__Assignment__:
Set down every line of text in the data below word for word, and leave the pictures out of your answer.
··· Given information
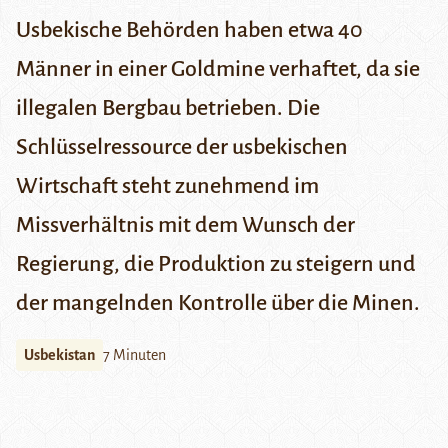
Usbekische Behörden haben etwa 40
Männer in einer Goldmine verhaftet, da sie
illegalen Bergbau betrieben. Die
Schlüsselressource der usbekischen
Wirtschaft steht zunehmend im
Missverhältnis mit dem Wunsch der
Regierung, die Produktion zu steigern und
der mangelnden Kontrolle über die Minen.
Usbekistan
7 Minuten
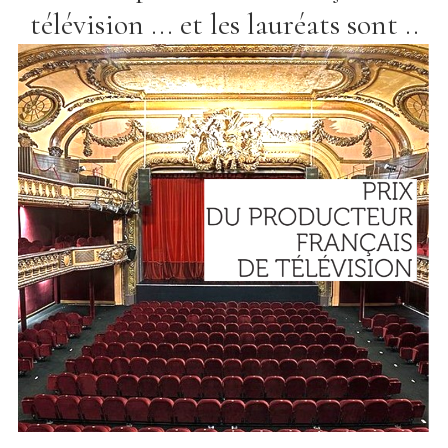
télévision ... et les lauréats sont ..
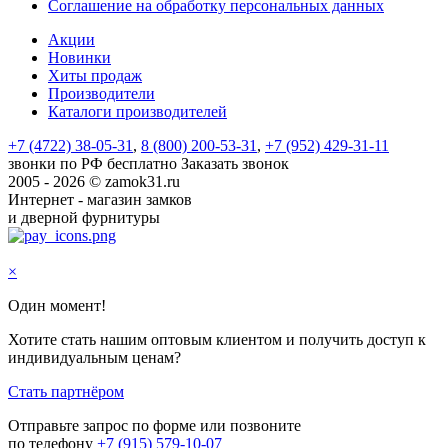
Соглашение на обработку персональных данных
Акции
Новинки
Хиты продаж
Производители
Каталоги производителей
+7 (4722) 38-05-31
,
8 (800) 200-53-31
,
+7 (952) 429-31-11
звонки по РФ бесплатно
Заказать звонок
2005 - 2026 © zamok31.ru
Интернет - магазин замков
и дверной фурнитуры
×
Один момент!
Хотите стать нашим оптовым клиентом и получить доступ к
индивидуальным ценам?
Стать партнёром
Отправьте запрос по форме или позвоните
по телефону
+7 (915) 579-10-07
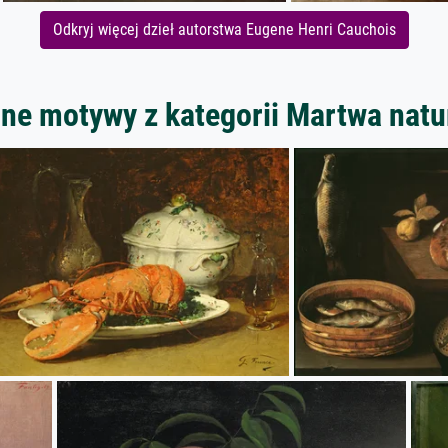
Odkryj więcej dzieł autorstwa Eugene Henri Cauchois
nne motywy z kategorii Martwa natu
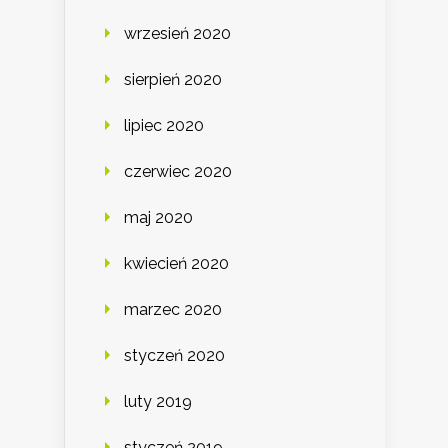
wrzesień 2020
sierpień 2020
lipiec 2020
czerwiec 2020
maj 2020
kwiecień 2020
marzec 2020
styczeń 2020
luty 2019
styczeń 2019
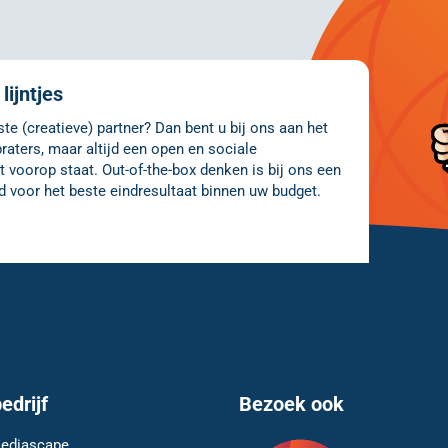
lijntjes
e (creatieve) partner? Dan bent u bij ons aan het
raters, maar altijd een open en sociale
 voorop staat. Out-of-the-box denken is bij ons een
d voor het beste eindresultaat binnen uw budget.
edrijf
Bezoek ook
ediascape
······
__Exercise output__:
Usbekische Behörden haben etwa 40
Männer in einer Goldmine verhaftet, da sie
illegalen Bergbau betrieben. Die
Schlüsselressource der usbekischen
Wirtschaft steht zunehmend im
Missverhältnis mit dem Wunsch der
Regierung, die Produktion zu steigern und
der mangelnden Kontrolle über die Minen.
Usbekistan
7 Minuten
télévision ... et les lauréats sont ..
Соглашение на обработку персональных данных
Акции
Новинки
Хиты продаж
Производители
Каталоги производителей
+7 (4722) 38-05-31
,
8 (800) 200-53-31
,
+7 (952) 429-31-11
звонки по РФ бесплатно
Заказать звонок
2005 - 2026 © zamok31.ru
Интернет - магазин замков
и дверной фурнитуры
×
Один момент!
Хотите стать нашим оптовым клиентом и получить доступ к
индивидуальным ценам?
Стать партнёром
Отправьте запрос по форме или позвоните
по телефону
+7 (915) 579-10-07
Odkryj więcej dzieł autorstwa Eugene Henri Cauchois
nne motywy z kategorii Martwa natu
wrzesień 2020
sierpień 2020
lipiec 2020
czerwiec 2020
maj 2020
kwiecień 2020
marzec 2020
styczeń 2020
luty 2019
styczeń 2019
lijntjes
e (creatieve) partner? Dan bent u bij ons aan het
raters, maar altijd een open en sociale
 voorop staat. Out-of-the-box denken is bij ons een
d voor het beste eindresultaat binnen uw budget.
edrijf
Bezoek ook
ediascape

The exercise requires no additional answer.